Evaluating Perspectival Biases in Cross-Modal Retrieval

Teerapol Saengsukhiran,Peerawat Chomphooyod,Narabodee Rodjananant,Chompakorn Chaksangchaichot,Patawee Prakrankamanant,Witthawin Sripheanpol,Pak Lovichit,Sarana Nutanong,Ekapol Chuangsuwanich

Multimodal retrieval systems are expected to operate in a semantic space, agnostic to the language or cultural origin of the query. In practice, however, retrieval outcomes systematically reflect perspectival biases: deviations shaped by linguistic prevalence and cultural associations. We study two such biases. First, prevalence bias refers to the tendency to favor entries from prevalent languages over semantically faithful entries in image-to-text retrieval. Second, association bias refers to the tendency to favor images culturally associated with the query over semantically correct ones in text-to-image retrieval. Results show that explicit alignment is a more effective strategy for mitigating prevalence bias. However, association bias remains a distinct and more challenging problem. These findings suggest that achieving truly equitable multimodal systems requires targeted strategies beyond simple data scaling and that bias arising from cultural association may be treated as a more challenging problem than one arising from linguistic prevalence.

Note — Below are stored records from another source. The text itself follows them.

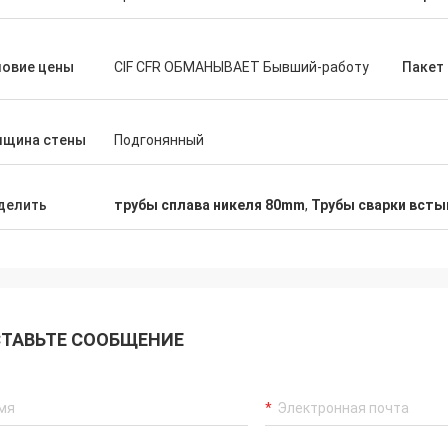
ловие цены
CIF CFR ОБМАНЫВАЕТ Бывший-работу
Пакет
лщина стены
Подгонянный
делить
трубы сплава никеля 80mm
,
Трубы сварки всты
ТАВЬТЕ СООБЩЕНИЕ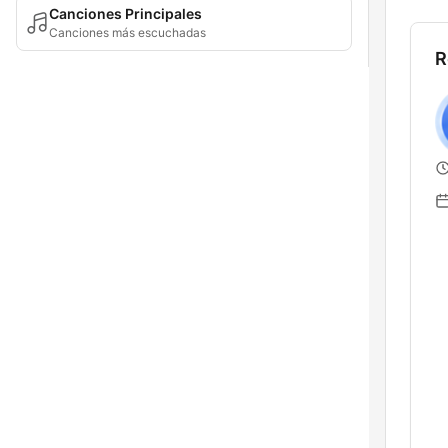
Canciones Principales
Canciones más escuchadas
R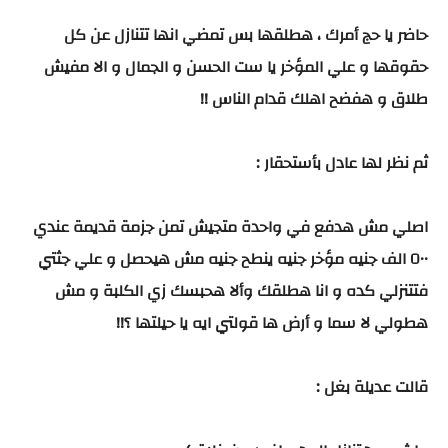
حاضر يا حج أمرك ، هطلقها بس تمضي انها تتنازل عن كل
حقوقها و علي المؤخر يا ست الحسن و الجمال و الا مفيش
طلاق و هفضح اهلك قدام الناس !!
ثم نظر لها عادل بأستحقار :
اصلي مش هدفع في واحدة متجيش تمن جزمة قديمة عندي
٥٠٠ الف جنيه مؤخر جنيه ينطح جنيه مش هيحصل و علي جثتي
فتتنزلي كده و انا هطلقك وألا هحبسك زي الكلبة و مش
هطولي لا سما و أرض ها قولتي ايه يا حيلتها ؟!!
قالت عديلة بغل :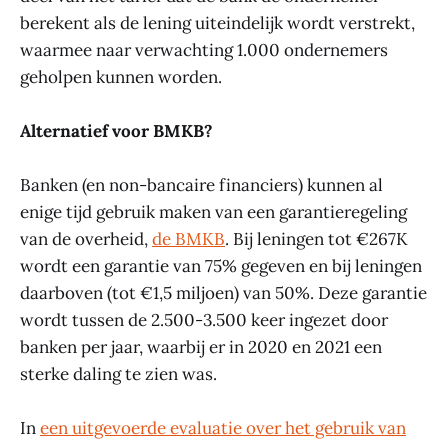
berekent als de lening uiteindelijk wordt verstrekt,
waarmee naar verwachting 1.000 ondernemers
geholpen kunnen worden.
Alternatief voor BMKB?
Banken (en non-bancaire financiers) kunnen al
enige tijd gebruik maken van een garantieregeling
van de overheid,
de BMKB
. Bij leningen tot €267K
wordt een garantie van 75% gegeven en bij leningen
daarboven (tot €1,5 miljoen) van 50%. Deze garantie
wordt tussen de 2.500-3.500 keer ingezet door
banken per jaar, waarbij er in 2020 en 2021 een
sterke daling te zien was.
In
een uitgevoerde evaluatie over het gebruik van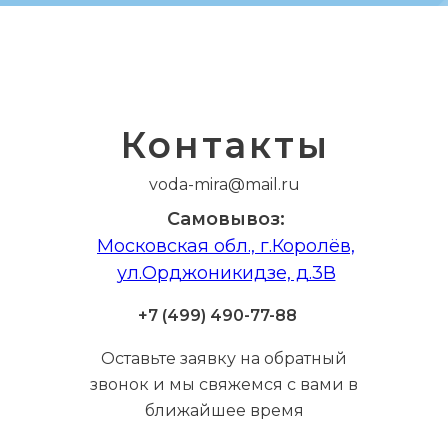
Контакты
voda-mira@mail.ru
Самовывоз:
Московская обл., г.Королёв,
ул.Орджоникидзе, д.3В
+7 (499) 490-77-88
Оставьте заявку на обратный
звонок и мы свяжемся с вами в
ближайшее время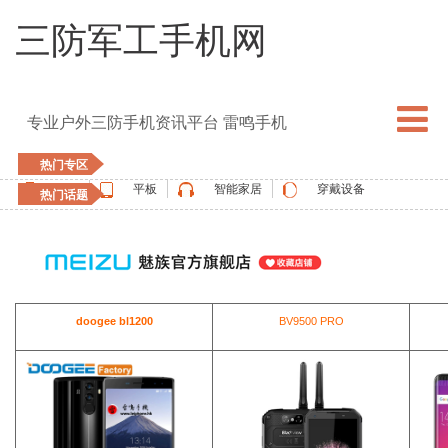
三防军工手机网
专业户外三防手机资讯平台 雷鸣手机
热门专区
手机
平板
智能家居
穿戴设备
热门话题
5G手机
blackview
elephone
doogee
UMIDIGI
apple watch
vernee
oukitel
ulefone
doogee bl1200
BV9500 PRO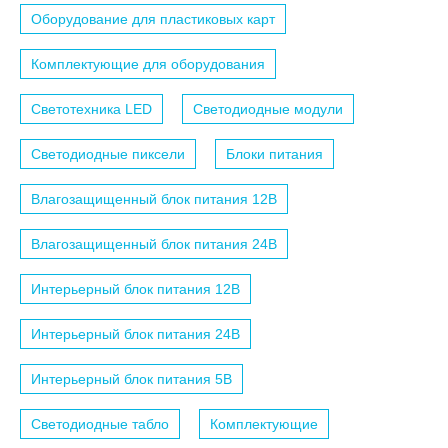
Оборудование для пластиковых карт
Комплектующие для оборудования
Светотехника LED
Светодиодные модули
Светодиодные пиксели
Блоки питания
Влагозащищенный блок питания 12B
Влагозащищенный блок питания 24B
Интерьерный блок питания 12B
Интерьерный блок питания 24B
Интерьерный блок питания 5B
Светодиодные табло
Комплектующие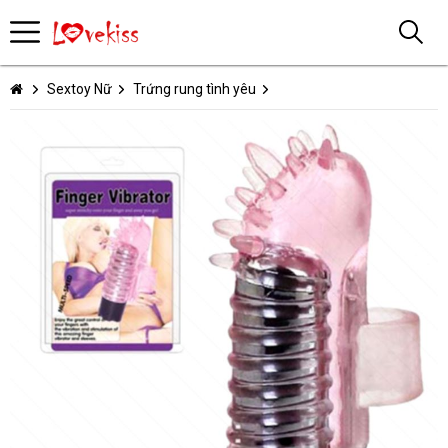
Sextoy Nữ
Trứng rung tình yêu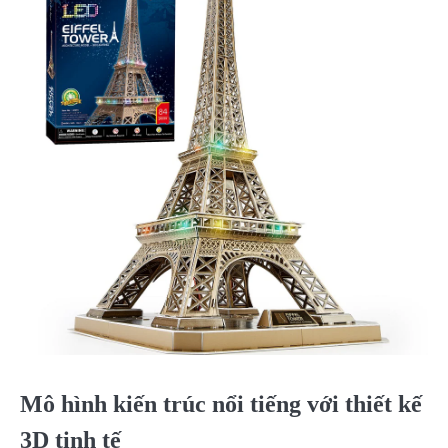
Mô hình kiến trúc nổi tiếng với thiết kế
3D tinh tế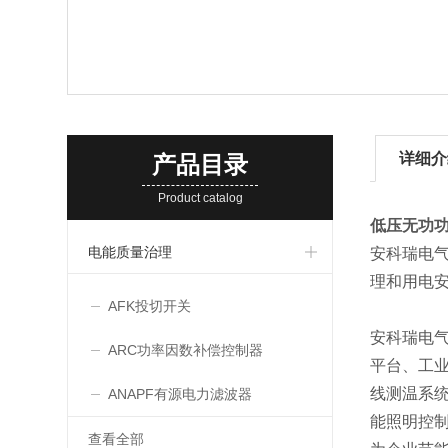
详细介
产品目录
Product catalog
低压无功
电能质量治理
安科瑞电气
理和用电安
AFK投切开关
安科瑞电
ARC功率因数补偿控制器
平台、工业
线测温系
ANAPF有源电力滤波器
能照明控
查看全部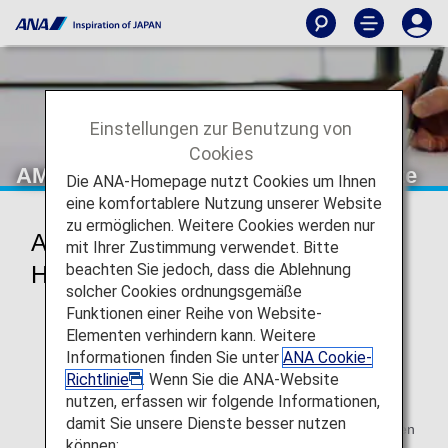
Einstellungen zur Benutzung von
Cookies
AMC-Mitgliedsnummer und Hauptkarte
Die ANA-Homepage nutzt Cookies um Ihnen
eine komfortablere Nutzung unserer Website
zu ermöglichen. Weitere Cookies werden nur
AMC-Mitgliedsnummer und
mit Ihrer Zustimmung verwendet. Bitte
beachten Sie jedoch, dass die Ablehnung
Hauptkarte
solcher Cookies ordnungsgemäße
Funktionen einer Reihe von Website-
Die 10-stellige ANA Mileage Club-Mitgliedsnummer ist
wichtig, um Reservierungen vorzunehmen, Meilen zu
Elementen verhindern kann. Weitere
sammeln, Prämien und Vorteile anzufordern sowie um
Informationen finden Sie unter
ANA Cookie-
Anträge zu stellen.
Richtlinie
. Wenn Sie die ANA-Website
nutzen, erfassen wir folgende Informationen,
Wenn Sie sich für eine neue Karte anmelden, eine
damit Sie unsere Dienste besser nutzen
erneute Ausstellung beantragen oder zu einem anderen
können: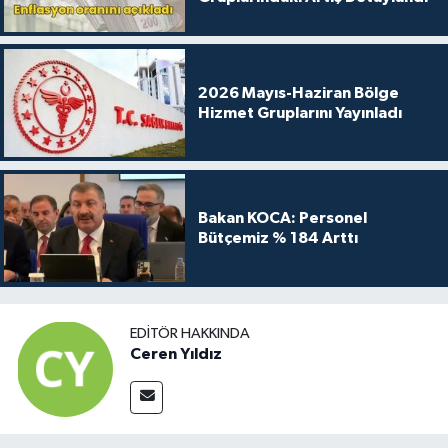
2026 Mayıs-Haziran Bölge
Hizmet Gruplarını Yayınladı
Bakan KOCA: Personel
Bütçemiz % 184 Arttı
EDITÖR HAKKINDA
Ceren Yıldız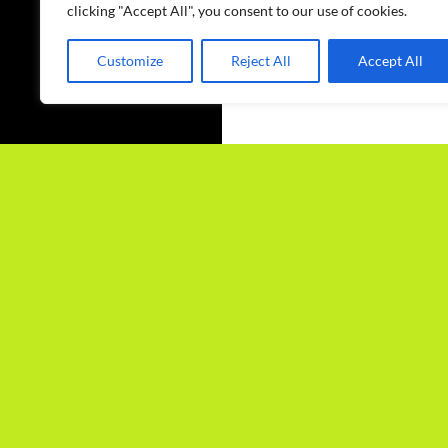
clicking "Accept All", you consent to our use of cookies.
Customize
Reject All
Accept All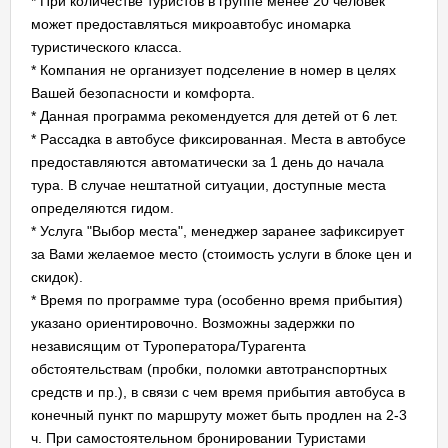
* При количестве туристов в группе менее 20 человек
может предоставляться микроавтобус иномарка
туристического класса.
* Компания не организует подселение в номер в целях
Вашей безопасности и комфорта.
* Данная программа рекомендуется для детей от 6 лет.
* Рассадка в автобусе фиксированная. Места в автобусе
предоставляются автоматически за 1 день до начала
тура. В случае нештатной ситуации, доступные места
определяются гидом.
* Услуга "Выбор места", менеджер заранее зафиксирует
за Вами желаемое место (стоимость услуги в блоке цен и
скидок).
* Время по программе тура (особенно время прибытия)
указано ориентировочно. Возможны задержки по
независящим от Туроператора/Турагента
обстоятельствам (пробки, поломки автотранспортных
средств и пр.), в связи с чем время прибытия автобуса в
конечный пункт по маршруту может быть продлен на 2-3
ч. При самостоятельном бронировании Туристами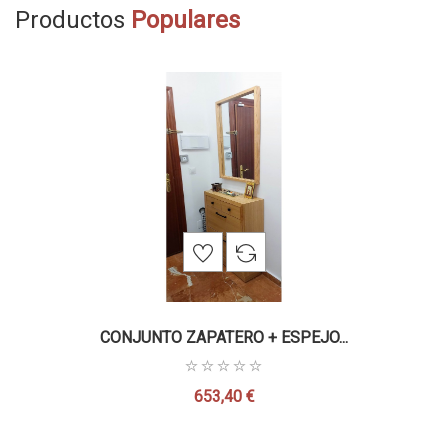
Productos
Populares
CONJUNTO ZAPATERO + ESPEJO...
653,40 €
Precio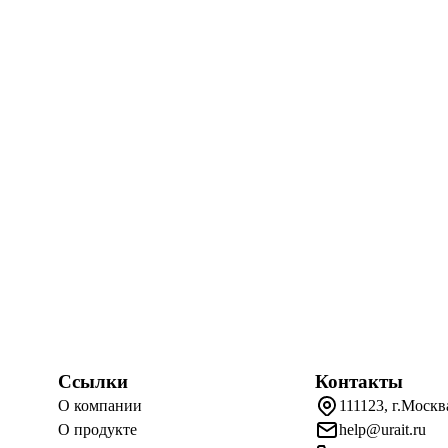
Ссылки
Контакты
О компании
111123, г.Москв
О продукте
help@urait.ru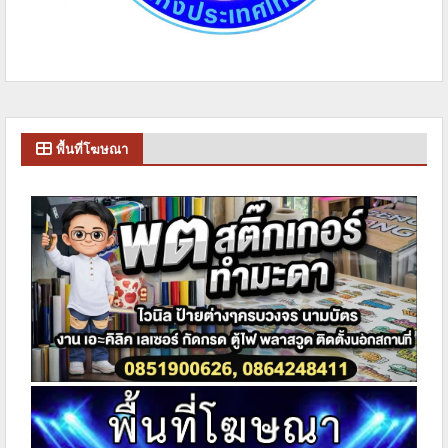
พื้นที่โฆษณา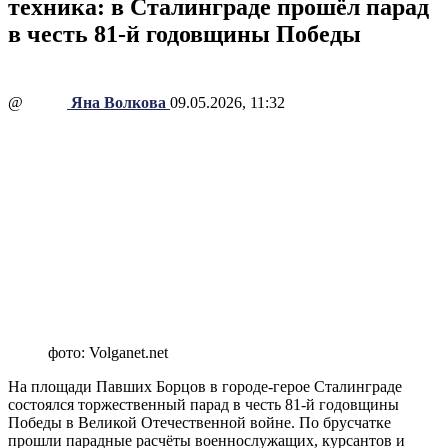
техника: в Сталинграде прошёл парад
в честь 81-й годовщины Победы
@
Яна Волкова
09.05.2026, 11:32
фото: Volganet.net
На площади Павших Борцов в городе-герое Сталинграде
состоялся торжественный парад в честь 81-й годовщины
Победы в Великой Отечественной войне. По брусчатке
прошли парадные расчёты военнослужащих, курсантов и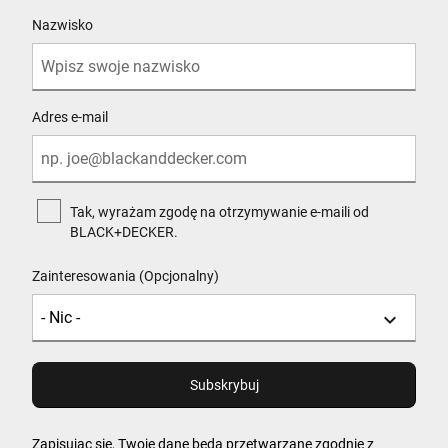
Nazwisko
Adres e-mail
Tak, wyrażam zgodę na otrzymywanie e-maili od
BLACK+DECKER.
Zainteresowania (Opcjonalny)
Zapisując się, Twoje dane będą przetwarzane zgodnie z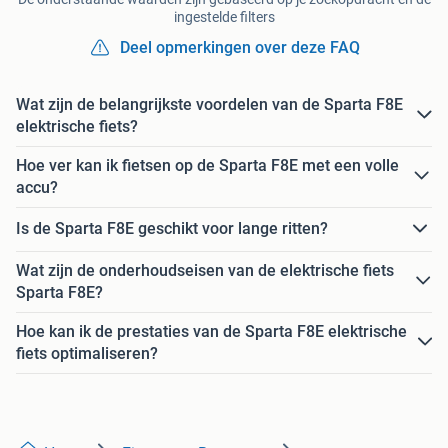
ingestelde filters
Deel opmerkingen over deze FAQ
Wat zijn de belangrijkste voordelen van de Sparta F8E
elektrische fiets?
Hoe ver kan ik fietsen op de Sparta F8E met een volle
accu?
Is de Sparta F8E geschikt voor lange ritten?
Wat zijn de onderhoudseisen van de elektrische fiets
Sparta F8E?
Hoe kan ik de prestaties van de Sparta F8E elektrische
fiets optimaliseren?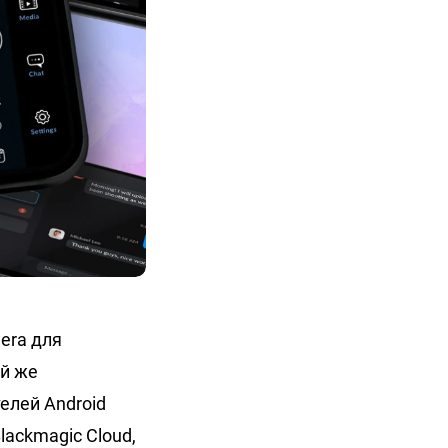
era для
ой же
елей Android
ackmagic Cloud,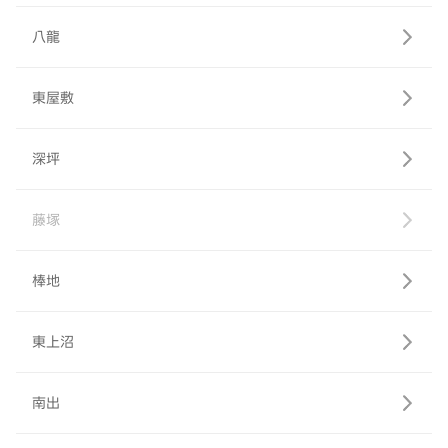
八龍
東屋敷
深坪
藤塚
棒地
東上沼
南出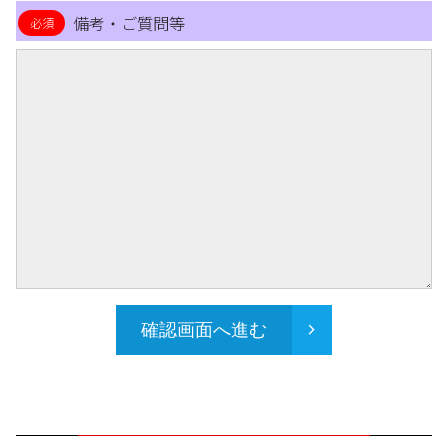
備考・ご質問等
確認画面へ進む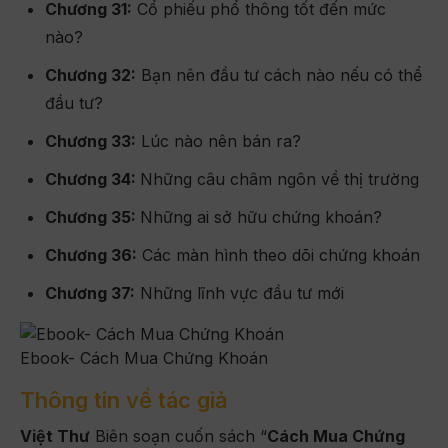
Chương 31:
Cổ phiếu phổ thông tốt đến mức
nào?
Chương 32:
Bạn nên đầu tư cách nào nếu có thể
đầu tư?
Chương 33:
Lúc nào nên bán ra?
Chương 34:
Những câu châm ngôn về thị trường
Chương 35:
Những ai sở hữu chứng khoán?
Chương 36:
Các màn hình theo dõi chứng khoán
Chương 37:
Những lĩnh vực đầu tư mới
Ebook- Cách Mua Chứng Khoán
Thông tin về tác giả
Việt Thư
Biên soạn cuốn sách “
Cách Mua Chứng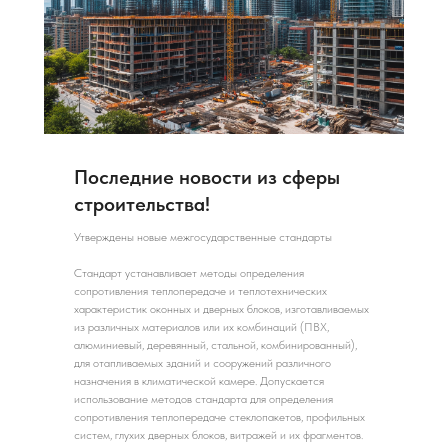
Последние новости из сферы
строительства!
Утверждены новые межгосударственные стандарты
Стандарт устанавливает методы определения
сопротивления теплопередаче и теплотехнических
характеристик оконных и дверных блоков, изготавливаемых
из различных материалов или их комбинаций (ПВХ,
алюминиевый, деревянный, стальной, комбинированный),
для отапливаемых зданий и сооружений различного
назначения в климатической камере. Допускается
использование методов стандарта для определения
сопротивления теплопередаче стеклопакетов, профильных
систем, глухих дверных блоков, витражей и их фрагментов.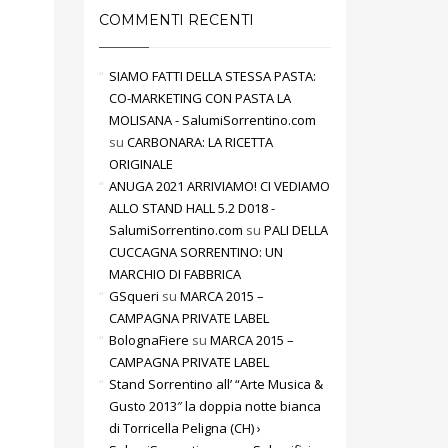
COMMENTI RECENTI
SIAMO FATTI DELLA STESSA PASTA:
CO-MARKETING CON PASTA LA
MOLISANA - SalumiSorrentino.com
su
CARBONARA: LA RICETTA
ORIGINALE
ANUGA 2021 ARRIVIAMO! CI VEDIAMO
ALLO STAND HALL 5.2 D018 -
SalumiSorrentino.com
su
PALI DELLA
CUCCAGNA SORRENTINO: UN
MARCHIO DI FABBRICA
GSqueri
su
MARCA 2015 –
CAMPAGNA PRIVATE LABEL
BolognaFiere
su
MARCA 2015 –
CAMPAGNA PRIVATE LABEL
Stand Sorrentino all’ “Arte Musica &
Gusto 2013″ la doppia notte bianca
di Torricella Peligna (CH) ›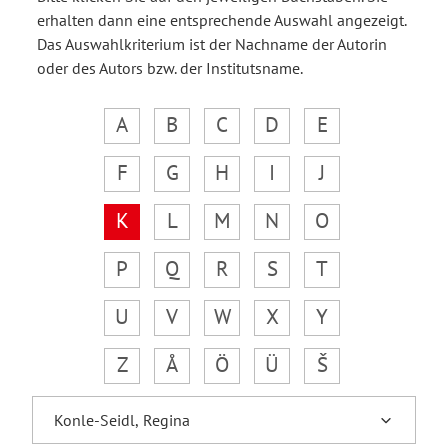
erhalten dann eine entsprechende Auswahl angezeigt.
Das Auswahlkriterium ist der Nachname der Autorin
oder des Autors bzw. der Institutsname.
A
B
C
D
E
F
G
H
I
J
K
L
M
N
O
P
Q
R
S
T
U
V
W
X
Y
Z
Å
Ö
Ü
Š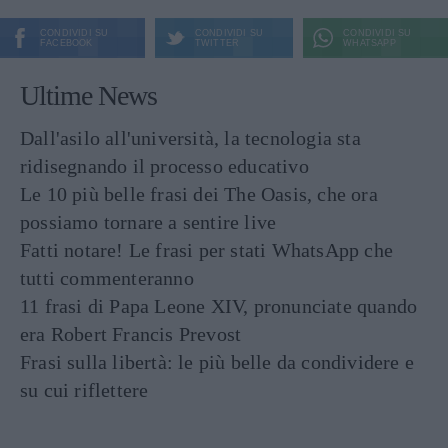
CONDIVIDI SU
CONDIVIDI SU
CONDIVIDI SU
FACEBOOK
TWITTER
WHATSAPP
Ultime News
Dall'asilo all'università, la tecnologia sta
ridisegnando il processo educativo
Le 10 più belle frasi dei The Oasis, che ora
possiamo tornare a sentire live
Fatti notare! Le frasi per stati WhatsApp che
tutti commenteranno
11 frasi di Papa Leone XIV, pronunciate quando
era Robert Francis Prevost
Frasi sulla libertà: le più belle da condividere e
su cui riflettere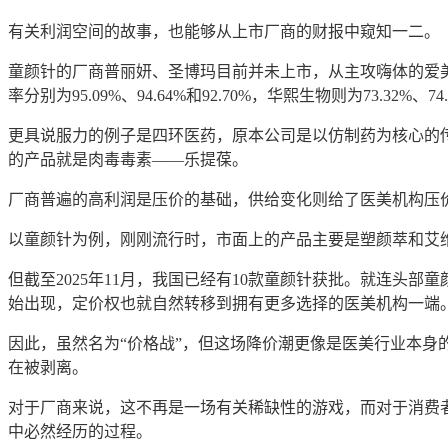
有关利润空间的故事，也能够从上市厂商的财报中窥知一二。
童颜针的厂商普丽妍、
圣博玛
目前并未上市，
从
主攻嗨体的爱
率分别为95.09%、94.64%和92.70%，华熙生物则为73.3
更具说服力的例子是四环医药，原本公司是以仿制药为核心的
的产品就是肉毒毒素——
乐提葆
。
厂商普遍的高利润是压价的基础，供给变化则给了医美机构压
以童颜针为例，刚刚流行时，市面上的产品主要是塑颜萃和
艾
但截至
2025年11月，我国已经有10款童颜针获批。就连头部
始出现，定价权也就自然转移到拥有更多选择的医美机构一端
因此，虽然名为
“价格战”，但这场降价潮更像是医美行业本
在被剥离。
对于厂商来说，这不再是一场有关稀缺性的游戏，而对于消费
中
必然经历的过程。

翻译：多模态检索系统被期望在语义空间中运行，对查询的语言或文化来源保持不可知。然而，在实践中，检索结果系统性地反映了视角偏差：由语言普遍性和文化关联塑造的偏离。我们研究了两种此类偏差。首先，普遍性偏差是指在图像到文本检索中，倾向于优先选择普遍性语言条目而非语义忠实条目的趋势。其次，关联性偏差是指在文本到图像检索中，倾向于优先选择与文化关联的图像而非语义正确图像的趋势。结果表明，显式对齐是缓解普遍性偏差的更有效策略。然而，关联性偏差仍然是一个独特且更具挑战性的问题。这些发现表明，实现真正公平的多模态系统需要超越简单数据扩展的针对性策略，并且由文化关联产生的偏差可能比由语言普遍性产生的偏差更具挑战性。